Russell Hobby, general secretary of school leaders’ union NAHT said: “Once again, the government resorts to sanctions and threats when our education system desperately needs investment and support.
“Parents who have campaigned against the opaque and centralised process of academisation will be dismayed to see themselves dismissed as obstacles to be eliminated.
“To suggest some distinction between ‘education experts’ and campaigners against academisation is wrong – especially when the evidence for the performance of academies is so weak. There are as many education experts that remain sceptical about academisation as there are who are supportive.
“When a school is clearly failing; it is right that the process of intervention is swift and decisive. It should also be fair and transparent. In many cases, the government has actually promoted conflict and delay by failing to consult and engage the local community.
“Where change is necessary, parents and children have a right to see the evidence that what’s proposed for their school will work.
“The government has provided some extra detail on its approach to so called ‘coasting’ schools, outlining a process of warning, support then replacement of leaders. This provides more reassurance, as requested, but it has still, crucially and unhelpfully, failed to define what it means by coasting. This creates unnecessary fear and confusion.
“NAHT has repeatedly pressed for a clear definition. The government can’t delay this information any longer.”
“Above all, though, this approach to school improvement looks increasingly threadbare. It not only fails to recognise the central concerns of 2015 – on school places, funding and recruitment – it actually exacerbates them by damaging the morale of teachers and the recruitment of leaders to challenging schools.”

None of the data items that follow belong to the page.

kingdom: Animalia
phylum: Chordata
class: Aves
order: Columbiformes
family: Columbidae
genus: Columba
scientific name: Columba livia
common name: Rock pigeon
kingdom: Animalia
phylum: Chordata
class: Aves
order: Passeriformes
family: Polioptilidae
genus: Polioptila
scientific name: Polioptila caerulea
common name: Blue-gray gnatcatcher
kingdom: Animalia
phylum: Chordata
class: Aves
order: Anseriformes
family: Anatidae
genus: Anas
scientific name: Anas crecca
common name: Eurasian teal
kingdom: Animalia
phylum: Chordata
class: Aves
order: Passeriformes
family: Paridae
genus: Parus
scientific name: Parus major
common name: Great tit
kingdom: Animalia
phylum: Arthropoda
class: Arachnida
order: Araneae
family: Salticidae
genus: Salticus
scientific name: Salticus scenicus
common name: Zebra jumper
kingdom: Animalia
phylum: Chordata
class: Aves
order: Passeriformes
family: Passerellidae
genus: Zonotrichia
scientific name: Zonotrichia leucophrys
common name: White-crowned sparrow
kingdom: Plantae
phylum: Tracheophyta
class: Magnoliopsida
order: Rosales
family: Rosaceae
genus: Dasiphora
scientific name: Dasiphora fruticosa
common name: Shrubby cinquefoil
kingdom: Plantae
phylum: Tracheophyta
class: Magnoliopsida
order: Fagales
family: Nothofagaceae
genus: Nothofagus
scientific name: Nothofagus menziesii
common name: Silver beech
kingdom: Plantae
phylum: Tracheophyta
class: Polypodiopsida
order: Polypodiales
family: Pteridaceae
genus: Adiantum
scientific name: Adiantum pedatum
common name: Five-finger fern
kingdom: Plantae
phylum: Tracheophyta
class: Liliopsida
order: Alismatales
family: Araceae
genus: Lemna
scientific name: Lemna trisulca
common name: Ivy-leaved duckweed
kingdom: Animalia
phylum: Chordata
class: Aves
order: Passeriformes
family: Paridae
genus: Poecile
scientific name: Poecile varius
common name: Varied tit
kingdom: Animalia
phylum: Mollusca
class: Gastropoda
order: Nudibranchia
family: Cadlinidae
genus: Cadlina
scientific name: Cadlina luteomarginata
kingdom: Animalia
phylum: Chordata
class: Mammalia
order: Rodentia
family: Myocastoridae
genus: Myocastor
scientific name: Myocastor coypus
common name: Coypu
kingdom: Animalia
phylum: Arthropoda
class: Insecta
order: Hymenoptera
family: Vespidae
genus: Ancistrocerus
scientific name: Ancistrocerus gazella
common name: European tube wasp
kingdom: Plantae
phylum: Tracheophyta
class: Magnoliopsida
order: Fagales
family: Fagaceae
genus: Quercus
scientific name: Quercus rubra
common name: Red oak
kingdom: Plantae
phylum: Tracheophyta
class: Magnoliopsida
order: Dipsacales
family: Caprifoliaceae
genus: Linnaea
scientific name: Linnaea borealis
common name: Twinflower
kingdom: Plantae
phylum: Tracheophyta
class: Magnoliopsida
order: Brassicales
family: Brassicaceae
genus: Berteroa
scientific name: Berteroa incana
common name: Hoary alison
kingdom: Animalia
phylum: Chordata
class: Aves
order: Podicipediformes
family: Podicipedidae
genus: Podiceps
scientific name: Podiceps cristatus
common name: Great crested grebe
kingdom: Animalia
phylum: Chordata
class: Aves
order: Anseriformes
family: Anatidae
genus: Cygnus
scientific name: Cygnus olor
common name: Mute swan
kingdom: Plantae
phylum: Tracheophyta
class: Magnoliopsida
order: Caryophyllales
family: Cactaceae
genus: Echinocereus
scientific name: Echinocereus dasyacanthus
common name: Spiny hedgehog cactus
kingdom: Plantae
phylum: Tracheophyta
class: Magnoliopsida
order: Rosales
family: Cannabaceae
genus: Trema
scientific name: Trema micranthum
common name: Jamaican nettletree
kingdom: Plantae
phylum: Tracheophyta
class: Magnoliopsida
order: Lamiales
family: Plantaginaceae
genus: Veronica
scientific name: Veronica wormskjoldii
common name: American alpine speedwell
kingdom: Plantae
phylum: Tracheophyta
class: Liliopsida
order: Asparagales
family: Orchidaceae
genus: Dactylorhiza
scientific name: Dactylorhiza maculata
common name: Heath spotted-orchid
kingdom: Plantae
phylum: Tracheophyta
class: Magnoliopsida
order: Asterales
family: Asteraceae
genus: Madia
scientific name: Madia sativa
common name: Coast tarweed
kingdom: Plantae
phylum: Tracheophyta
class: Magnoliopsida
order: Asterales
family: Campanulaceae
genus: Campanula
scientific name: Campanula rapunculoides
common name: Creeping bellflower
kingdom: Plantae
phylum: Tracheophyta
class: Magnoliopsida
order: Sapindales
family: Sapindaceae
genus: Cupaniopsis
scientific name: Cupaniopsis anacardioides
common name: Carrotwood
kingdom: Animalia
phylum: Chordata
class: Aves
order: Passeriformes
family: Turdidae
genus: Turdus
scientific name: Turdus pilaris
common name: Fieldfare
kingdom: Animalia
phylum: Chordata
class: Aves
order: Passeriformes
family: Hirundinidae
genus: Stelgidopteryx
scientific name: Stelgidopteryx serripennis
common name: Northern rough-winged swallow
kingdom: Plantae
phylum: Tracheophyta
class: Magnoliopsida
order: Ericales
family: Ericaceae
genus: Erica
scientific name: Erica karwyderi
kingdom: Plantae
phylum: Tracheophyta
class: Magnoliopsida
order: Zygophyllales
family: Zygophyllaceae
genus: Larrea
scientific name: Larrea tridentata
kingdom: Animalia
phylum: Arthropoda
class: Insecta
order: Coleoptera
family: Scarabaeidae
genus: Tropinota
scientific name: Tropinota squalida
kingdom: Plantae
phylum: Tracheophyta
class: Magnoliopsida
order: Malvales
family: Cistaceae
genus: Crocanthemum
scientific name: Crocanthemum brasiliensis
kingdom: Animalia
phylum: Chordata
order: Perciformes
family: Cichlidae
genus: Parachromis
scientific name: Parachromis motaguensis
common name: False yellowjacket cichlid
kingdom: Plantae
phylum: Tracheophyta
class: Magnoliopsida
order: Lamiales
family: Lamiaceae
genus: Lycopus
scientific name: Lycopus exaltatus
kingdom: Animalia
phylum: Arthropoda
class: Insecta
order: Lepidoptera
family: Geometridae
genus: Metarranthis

NAHT’s Manifesto for Education contains five key education reforms that they are calling for:
- Continued support for the establishment of a college of teaching, to help teaching establish itself as an autonomous, high status profession, using evidence to determine good practice and promote professional development
- The introduction of an office of education responsibility to devise and manage a five year plan for reform, independent of government, to minimise the unpredictability of policy which harms pupils’ chances, particularly at secondary school
- To protect education funding from early years to school leaving age, adopting a fair funding formula so children can flourish regardless of their background or the challenges they face at home or in the classroom
- To promote an alternative to the current adversarial inspection regime, where school leaders lead critical reviews of schools, working in partnership with Ofsted and not at odds with it
- Ensure fairer admissions policies prioritising children from low income families and creating new schools and places in both the academy and maintained sectors, wherever they are most needed.